__AUFGABE 1__: Wähle aus der Liste unten jede Zeile aus, in der das Wort „Give“ vorkommt, und schreib diese Zeilen ab.

__AUSGEWÄHLTER AUSZUG__:
....
Vor dem TV-Kanzler-TriellAuf einmal hat Scholz etwas zu verlieren
Der Christdemokrat Armin Laschet und die Grüne Annalena Baerbock müssen in der Fernsehdebatte beweisen, dass sie mehr können, als die Deutschen meinen. Für SPD-Kandidat Olaf Scholz genügt es, wenn er Fehler vermeidet.
Dass sich Anwärter auf die Kanzlerschaft am deutschen Fernsehen duellieren, gibt es seit der Bundestagswahl 2002. Das erste Mal wird das Format nun aber als Dreikampf ausgetragen, zwischen dem Sozialdemokraten Olaf Scholz, dem Christdemokraten Armin Laschet und der ersten grünen Kanzlerkandidatin Annalena Baerbock. Und ebenfalls erstmals kommt es zu insgesamt drei Aufeinandertreffen: am Sonntagabend bei den Privatsendern RTL und n-TV, am 12. September bei ARD und ZDF und am 19. September bei Prosieben und Sat1.
Einen Monat vor der Wahl zeigen die Umfragen verblüffende Bewegungen in der Wählerschaft, die vor allem mit den Kanzleranwärtern zu erklären sind. In allen Umfragen hat die SPD mit etwa 22 Prozent Stimmenanteil die im Mitte-links-Lager lange favorisierten Grünen überholt und zur führenden CDU/CSU aufgeschlossen. In manchen Erhebungen haben die Sozialdemokraten die Union bereits überholt – erstmals seit dem Hype um Martin Schulz vor vier Jahren.
In der jüngsten Umfrage des ZDF sagen 49 Prozent der Deutschen, dass sie Scholz am liebsten als Nachfolger von Angela Merkel hätten, nur 17 Prozent Laschet, 16 Prozent Baerbock. Fast drei von vier Deutschen halten den CDU-Mann und die Grüne dafür nicht einmal für «geeignet». In der Bewertung der zehn wichtigsten Politikerinnen und Politiker steht Merkel an der Spitze, Scholz auf Platz zwei – und Baerbock und Laschet ganz am Ende. Die gegenläufige Entwicklung hat sich zuletzt noch beschleunigt: Scholz zieht die SPD hoch, Laschet und Baerbock ihre Parteien runter.
Letzte Chance für Laschet und Baerbock?
....
__VORLIEGENDE LISTE__:
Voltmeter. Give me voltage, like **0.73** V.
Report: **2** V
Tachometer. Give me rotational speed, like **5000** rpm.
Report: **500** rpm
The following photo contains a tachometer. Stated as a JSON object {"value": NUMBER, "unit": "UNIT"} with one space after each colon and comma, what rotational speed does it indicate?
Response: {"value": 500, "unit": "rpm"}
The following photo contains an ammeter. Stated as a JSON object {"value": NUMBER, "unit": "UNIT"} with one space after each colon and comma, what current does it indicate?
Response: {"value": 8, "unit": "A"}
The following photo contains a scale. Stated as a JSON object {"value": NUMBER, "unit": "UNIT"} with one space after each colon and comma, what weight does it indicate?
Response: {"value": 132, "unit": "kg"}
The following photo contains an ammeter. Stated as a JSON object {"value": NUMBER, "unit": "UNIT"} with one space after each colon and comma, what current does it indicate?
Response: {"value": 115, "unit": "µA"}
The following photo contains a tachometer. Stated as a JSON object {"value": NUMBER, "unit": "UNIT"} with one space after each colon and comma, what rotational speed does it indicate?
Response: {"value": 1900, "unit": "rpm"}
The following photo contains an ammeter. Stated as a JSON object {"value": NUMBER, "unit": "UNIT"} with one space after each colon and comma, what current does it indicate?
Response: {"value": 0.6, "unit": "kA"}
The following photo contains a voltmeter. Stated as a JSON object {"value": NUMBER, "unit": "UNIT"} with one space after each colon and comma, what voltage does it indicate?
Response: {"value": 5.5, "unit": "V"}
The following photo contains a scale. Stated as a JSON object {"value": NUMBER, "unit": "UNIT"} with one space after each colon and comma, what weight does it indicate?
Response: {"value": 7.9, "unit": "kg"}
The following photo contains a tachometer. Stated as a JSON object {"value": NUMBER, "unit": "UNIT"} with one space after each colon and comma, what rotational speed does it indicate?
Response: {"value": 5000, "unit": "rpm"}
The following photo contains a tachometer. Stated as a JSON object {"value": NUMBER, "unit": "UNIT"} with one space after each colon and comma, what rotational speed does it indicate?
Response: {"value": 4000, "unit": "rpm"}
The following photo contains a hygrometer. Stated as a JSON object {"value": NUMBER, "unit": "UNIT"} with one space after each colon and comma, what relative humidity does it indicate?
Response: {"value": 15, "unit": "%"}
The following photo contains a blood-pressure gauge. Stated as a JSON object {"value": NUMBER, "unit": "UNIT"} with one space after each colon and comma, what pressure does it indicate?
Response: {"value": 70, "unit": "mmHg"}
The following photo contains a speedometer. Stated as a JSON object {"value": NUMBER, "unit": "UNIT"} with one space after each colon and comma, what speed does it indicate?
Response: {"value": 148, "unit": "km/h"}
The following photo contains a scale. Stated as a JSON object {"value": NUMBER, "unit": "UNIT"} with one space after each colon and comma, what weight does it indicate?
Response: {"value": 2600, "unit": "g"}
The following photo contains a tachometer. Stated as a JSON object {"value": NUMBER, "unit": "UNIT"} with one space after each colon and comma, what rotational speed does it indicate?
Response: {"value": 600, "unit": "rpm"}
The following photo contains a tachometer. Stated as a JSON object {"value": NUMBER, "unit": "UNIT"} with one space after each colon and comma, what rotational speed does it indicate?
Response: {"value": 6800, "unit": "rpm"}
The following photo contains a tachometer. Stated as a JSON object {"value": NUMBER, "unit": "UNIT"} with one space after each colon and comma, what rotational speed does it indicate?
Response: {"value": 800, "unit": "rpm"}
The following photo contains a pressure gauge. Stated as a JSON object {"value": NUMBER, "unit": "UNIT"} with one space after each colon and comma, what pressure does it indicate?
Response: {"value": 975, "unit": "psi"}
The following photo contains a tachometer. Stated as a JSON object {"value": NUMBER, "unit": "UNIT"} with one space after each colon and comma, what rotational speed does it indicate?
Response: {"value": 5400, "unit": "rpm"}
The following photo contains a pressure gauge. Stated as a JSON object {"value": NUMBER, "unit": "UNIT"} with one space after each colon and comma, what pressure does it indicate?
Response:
....
__AUFGABE 2__: Bei welchen Sendern findet laut dem Auszug das Aufeinandertreffen am 12. September statt?

__MUSTERLÖSUNG 1__:
Voltmeter. Give me voltage, like **0.73** V.
Tachometer. Give me rotational speed, like **5000** rpm.

__MUSTERLÖSUNG 2__: Bei ARD und ZDF.